Exercises to complete:
[A] Answer these questions about the forum thread on a sable puppy's coat:
(i) What color does the puppy's hair look when rubbed against the grain?
(ii) What does one reply say the white hair is?
(iii) In the update, what color is the puppy's black puppy fuzz turning?
[B] Please extract the part of the forum thread on a sable puppy's coat that opens with the words containing "I will add there" and closes with "(Apr 4, 2016)".

--- Text segment Enclosed Below ---

# White Hair On Shoulder Blades - Sables - Puppy Hair



## dranseth (Dec 31, 2015)

Hello Guys,

Just wondering if any of you have ever experienced this before? I never noticed it until my girlfriend pointed it out. Is that typical for sables with their puppy hair? It is especially noticeable on our puppy because he has primarily black on him. See photo. When you rub his hair with the grain it looks black, but when you rub against the grain it is white. 

I find his coat to be rather interesting! I am only asking out of curiosity!


----------



## Jax08 (Feb 13, 2009)

His coat will change a hundred times before you know his adult color. He's cute!


----------



## dranseth (Dec 31, 2015)

Yeah, that is one reason I am particularly excited! Just was not sure if there was a reason why! Also was not sure if that was a sable thing, or typical in all coats.


----------



## Jax08 (Feb 13, 2009)

It's just his undercoat. Nothing to fret over.


----------



## onyx'girl (May 18, 2007)

He has some shoulders....I love a male that has some frontal power!


----------



## cdwoodcox (Jul 4, 2015)

Athena had quite a bit of white fur when she was 7-8 weeks old. It's all gone now.


----------



## dranseth (Dec 31, 2015)

An update: it seems that almost all his black puppy fuzz is turning grey in colour. Is this a typical thing that happens with a specific coat type (black and tan, sable, etc.)?
I will add there are no silver sables in the pedigree. Just dark sables with tan/red undercoats, black and reds, and pure black.


----------



## Julian G (Apr 4, 2016)

--- End of Enclosed Text segment ---
--- Information shown Enclosed Below ---

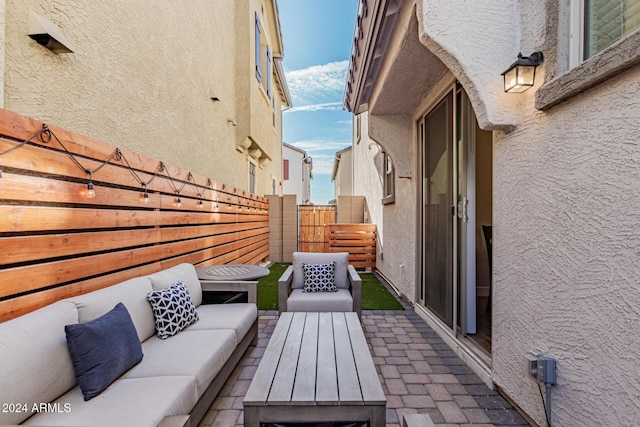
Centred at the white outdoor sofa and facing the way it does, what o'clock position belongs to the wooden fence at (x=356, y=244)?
The wooden fence is roughly at 9 o'clock from the white outdoor sofa.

--- End of Enclosed Information shown ---

Answers by task:
[A]
(i) White.
(ii) His undercoat.
(iii) Gray.

[B]
I will add there are no silver sables in the pedigree. Just dark sables with tan/red undercoats, black and reds, and pure black.


----------



## Julian G (Apr 4, 2016)